Tenacity

Is Tenacity (or Tenacity Intelligence) another Million Dollar Consulting Service area where seminar after seminar will be delivered just a little like what we've experienced with Emotional Intelligence? I sure hope not. I am going to get ahead of this possible trend and say there is no such thing as a level of intelligence for Tenacity (some, myself included, also question whether there really is a level of intelligence for Emotions either -- as opposed to simply a level of maturity -- but that is a whole other discussion topic).

What I can say is there are definitely those who have Tenacity and those who do not. I can also say that it can make a huge difference in moving things forward in the organizations we work in.

I am not the only one who believes in the value of Tenacity. In his Entrepreneur magazine article entitled the "The 7 Traits of Successful Entrepreneurs," Joe Robinson explains that entrepreneurial leaders like "Mike Colwell, who runs Plains Angels, an Iowa angel investor forum, and the accelerator Business Innovation Zone for the Greater Des Moines Partnership" believe that Tenacity is one of the top requirements for successful entrepreneurs. He quotes Mr. Colwell who says that, in terms of successful entrepreneurial traits, "Tenacity is No. 1."

My own experience has been that Tenacity is not just for entrepreneurs. When it comes to driving forward a challenging initiative -- or just about any initiative -- to a successful outcome, I have often seen how much a certain project leader's Tenacity has paid off. I have also seen how desperately hard it often is to get to a successful outcome without Tenacity.

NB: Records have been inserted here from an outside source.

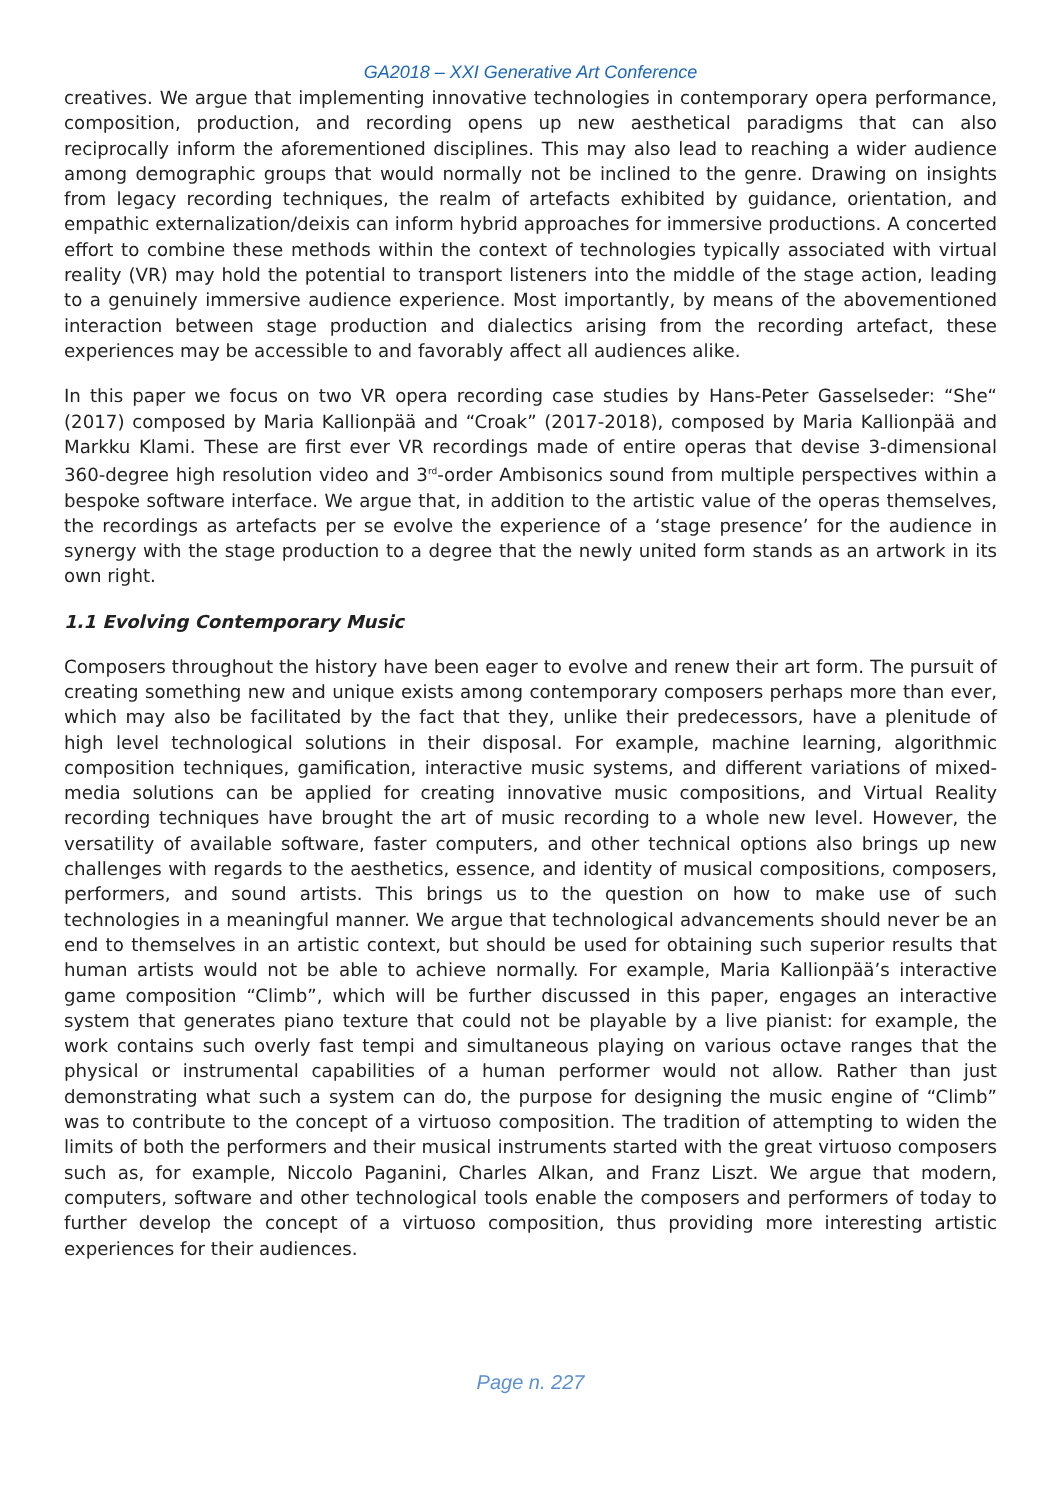GA2018 – XXI Generative Art Conference
creatives. We argue that implementing innovative technologies in contemporary opera performance, composition, production, and recording opens up new aesthetical paradigms that can also reciprocally inform the aforementioned disciplines. This may also lead to reaching a wider audience among demographic groups that would normally not be inclined to the genre. Drawing on insights from legacy recording techniques, the realm of artefacts exhibited by guidance, orientation, and empathic externalization/deixis can inform hybrid approaches for immersive productions. A concerted effort to combine these methods within the context of technologies typically associated with virtual reality (VR) may hold the potential to transport listeners into the middle of the stage action, leading to a genuinely immersive audience experience. Most importantly, by means of the abovementioned interaction between stage production and dialectics arising from the recording artefact, these experiences may be accessible to and favorably affect all audiences alike.
In this paper we focus on two VR opera recording case studies by Hans-Peter Gasselseder: “She“ (2017) composed by Maria Kallionpää and “Croak” (2017-2018), composed by Maria Kallionpää and Markku Klami. These are first ever VR recordings made of entire operas that devise 3-dimensional 360-degree high resolution video and 3<sup>rd</sup>-order Ambisonics sound from multiple perspectives within a bespoke software interface. We argue that, in addition to the artistic value of the operas themselves, the recordings as artefacts per se evolve the experience of a ‘stage presence’ for the audience in synergy with the stage production to a degree that the newly united form stands as an artwork in its own right.
1.1 Evolving Contemporary Music
Composers throughout the history have been eager to evolve and renew their art form. The pursuit of creating something new and unique exists among contemporary composers perhaps more than ever, which may also be facilitated by the fact that they, unlike their predecessors, have a plenitude of high level technological solutions in their disposal. For example, machine learning, algorithmic composition techniques, gamification, interactive music systems, and different variations of mixed-media solutions can be applied for creating innovative music compositions, and Virtual Reality recording techniques have brought the art of music recording to a whole new level. However, the versatility of available software, faster computers, and other technical options also brings up new challenges with regards to the aesthetics, essence, and identity of musical compositions, composers, performers, and sound artists. This brings us to the question on how to make use of such technologies in a meaningful manner. We argue that technological advancements should never be an end to themselves in an artistic context, but should be used for obtaining such superior results that human artists would not be able to achieve normally. For example, Maria Kallionpää’s interactive game composition “Climb”, which will be further discussed in this paper, engages an interactive system that generates piano texture that could not be playable by a live pianist: for example, the work contains such overly fast tempi and simultaneous playing on various octave ranges that the physical or instrumental capabilities of a human performer would not allow. Rather than just demonstrating what such a system can do, the purpose for designing the music engine of “Climb” was to contribute to the concept of a virtuoso composition. The tradition of attempting to widen the limits of both the performers and their musical instruments started with the great virtuoso composers such as, for example, Niccolo Paganini, Charles Alkan, and Franz Liszt. We argue that modern, computers, software and other technological tools enable the composers and performers of today to further develop the concept of a virtuoso composition, thus providing more interesting artistic experiences for their audiences.
Page n. 227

So it seems slightly odd that although you can read a new article about Emotional Intelligence, Change Management, and general Leadership just about every day in the mainstream business management literature, Tenacity seems to be a rather undiscovered and under-studied area. Angela Lee Duckworth is one individual who has studied Tenacity -- she uses the term "Grit" -- and In her 2013 TED talk "Grit: the power of passion and perseverance," Angela Lee Duckworth reports that she "...left a very demanding job in management consulting for a job that was even more demanding: teaching. I went to teach seventh graders math in the New York City public schools."  What she found was "...that IQ was not the only difference between my best and my worst students." After Ms. Duckworth left her teaching job:

"...I went to graduate school to become a psychologist. I started studying kids and adults in all kinds of super challenging settings, and in every study my question was, who is successful here and why? My research team and I went to West Point Military Academy. We tried to predict which cadets would stay in military training and which would drop out. We went to the National Spelling Bee and tried to predict which children would advance farthest in competition. We studied rookie teachers working in really tough neighborhoods, asking which teachers are still going to be here in teaching by the end of the school year, and of those, who will be the most effective at improving learning outcomes for their students? We partnered with private companies, asking, which of these salespeople is going to keep their jobs? And who's going to earn the most money? In all those very different contexts, one characteristic emerged as a significant predictor of success. And it wasn't social intelligence. It wasn't good looks, physical health, and it wasn't IQ. It was grit."

As Ms. Duckworth puts it: "Grit is passion and perseverance for very long-term goals. Grit is having stamina. Grit is sticking with your future, day in, day out, not just for the week, not just for the month, but for years, and working really hard to make that future a reality. Grit is living life like it's a marathon, not a sprint."

It all sounds great, doesn't it? We should all have Tenacity (or call it Grit if that feels more visceral to you). So here is my question: how do we develop Tenacity, how do we help others develop it?

In all of my research, I am not able to find much on how one develops tenacity in the context of a business environment, although there are lots of self-help blog posts on Tenacity that prescribe the usual self-help remedies such as maintaining focus, finding sources of motivation, etc. Ms. Duckworth doesn't seem to know how tenacity gets developed either:

"To me, the most shocking thing about grit is how little we know, how little science knows, about building it. Every day, parents and teachers ask me, 'How do I build grit in kids? What do I do to teach kids a solid work ethic? How do I keep them motivated for the long run?' The honest answer is, I don't know."

I think the development of Tenacity must be more of a life-experience thing. What I mean by this is: you cannot go to a school or even to some sort of expensive retreat to develop it. It is something that you get (or not) with the miles you've covered in your life; from some of those challenging experiences (or projects!) you've somehow lived through.

Maybe Tenacity is that thing some of us have developed, because, after surviving a challenging experience, we've had to ask ourselves: having gone through this, is this going to make me Bitter or Better? And we've answered: Better.